En
diferentes instancias, y cada vez con más fuerza, se ha venido instalando en el
país una interesante discusión respecto al futuro energético de Chile, y que se
ha enfocado principalmente en el tipo de tecnología que debiese utilizarse para
la generación de electricidad durante los próximos 20 a 30 años.
Es
común, por tanto, encontrar en estas discusiones a defensores y detractores de
la energía nuclear, de las energías renovables no convencionales, de las
hidroeléctricas a gran escala, o de aquellas tecnologías térmicas que utilizan
fuentes fósiles como el carbón y el diésel -por citar solo algunas-, teniendo
presente que todas ellas apuntan a un mismo fin: obtener energía eléctrica de
forma segura, a precios razonables y con el menor impacto ambiental posible.
Así,
los espacios de intercambio de ideas tales como foros universitarios,
seminarios, editoriales de periódicos y columnas de opinión se han llenado de
cálculos, cifras, estadísticas, datos y una variada cantidad de argumentos a
favor o en contra de las tecnologías señaladas. Con ello, cada actor valida sus
puntos de vista y plantea sus legítimas diferencias con otras posturas.

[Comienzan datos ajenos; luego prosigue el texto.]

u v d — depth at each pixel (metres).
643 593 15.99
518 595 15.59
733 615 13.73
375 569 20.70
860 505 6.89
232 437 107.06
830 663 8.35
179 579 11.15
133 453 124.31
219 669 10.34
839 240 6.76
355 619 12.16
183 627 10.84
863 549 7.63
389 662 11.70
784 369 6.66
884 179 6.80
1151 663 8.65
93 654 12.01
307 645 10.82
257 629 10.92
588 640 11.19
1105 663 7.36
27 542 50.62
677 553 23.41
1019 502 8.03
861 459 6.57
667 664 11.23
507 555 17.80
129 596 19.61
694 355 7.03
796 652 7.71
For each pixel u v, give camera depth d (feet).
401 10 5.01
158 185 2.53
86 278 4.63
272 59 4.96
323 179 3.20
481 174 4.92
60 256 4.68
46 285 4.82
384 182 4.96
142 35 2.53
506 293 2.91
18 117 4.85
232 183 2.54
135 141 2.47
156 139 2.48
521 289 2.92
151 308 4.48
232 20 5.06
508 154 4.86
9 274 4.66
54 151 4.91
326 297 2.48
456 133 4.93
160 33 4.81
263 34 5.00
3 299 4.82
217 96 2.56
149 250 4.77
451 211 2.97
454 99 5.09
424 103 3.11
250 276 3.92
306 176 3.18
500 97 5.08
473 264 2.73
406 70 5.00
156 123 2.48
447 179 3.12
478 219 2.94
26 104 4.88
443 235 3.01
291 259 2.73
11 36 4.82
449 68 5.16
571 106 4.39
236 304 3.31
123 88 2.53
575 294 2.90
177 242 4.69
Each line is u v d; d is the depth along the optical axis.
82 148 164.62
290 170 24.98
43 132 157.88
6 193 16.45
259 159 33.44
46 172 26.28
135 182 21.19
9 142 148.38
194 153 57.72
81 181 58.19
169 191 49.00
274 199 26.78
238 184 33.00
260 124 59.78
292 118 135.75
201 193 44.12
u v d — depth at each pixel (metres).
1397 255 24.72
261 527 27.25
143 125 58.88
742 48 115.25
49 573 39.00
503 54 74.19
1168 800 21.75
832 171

Y hasta
ahí, todo bien.
Sin
embargo, esta sana y necesaria tradición republicana de debatir respetuosamente
sobre el futuro del país, sobre todo en materia energética, cambia radicalmente
su amable cariz cuando se ha dado paso a la soberbia respecto de la opinión
propia y al menosprecio de la opinión contraria.
He
podido presenciar cómo en diferentes debates sobre energía y futuro, afloran
los adjetivos y (des)calificaciones a personas que proponen una u otra opción
tecnológica para la generación de electricidad a gran escala, sin considerar
que la discusión bajo un marco de respeto es esencial para la toma de
decisiones. Y lo anterior se torna aun peor si se le suma cierta arrogancia en
las opiniones que emitimos, motivada malamente por nuestros grados académicos o
por los calificativos de “especialista”
o “experto” en energía.
Para
ejemplificar, basta referirse a cómo durante este último tiempo se ha producido
una verdadera caza de brujas para quienes fomentan la gran hidroelectricidad,
la energía nuclear de potencia o las tecnologías basadas en fuentes fósiles. Y
para quienes se inclinan por el uso de fuentes de energías renovables no
convencionales el panorama tampoco ha sido muy amable: se han convertido en el
blanco de calificativos que muchas veces ridiculizan su principal y valioso argumento,
como es la preocupación por el medioambiente.
Un
claro ejemplo de esto lo he visto en el
marco del festival Lollapalooza en el pasado mes de abril, donde Colbún, una de
las empresas que participa del proyecto Hidroaysen, se comprometió con el financiamiento
necesario para compensar toda la huella de carbono que generaría el espectáculo.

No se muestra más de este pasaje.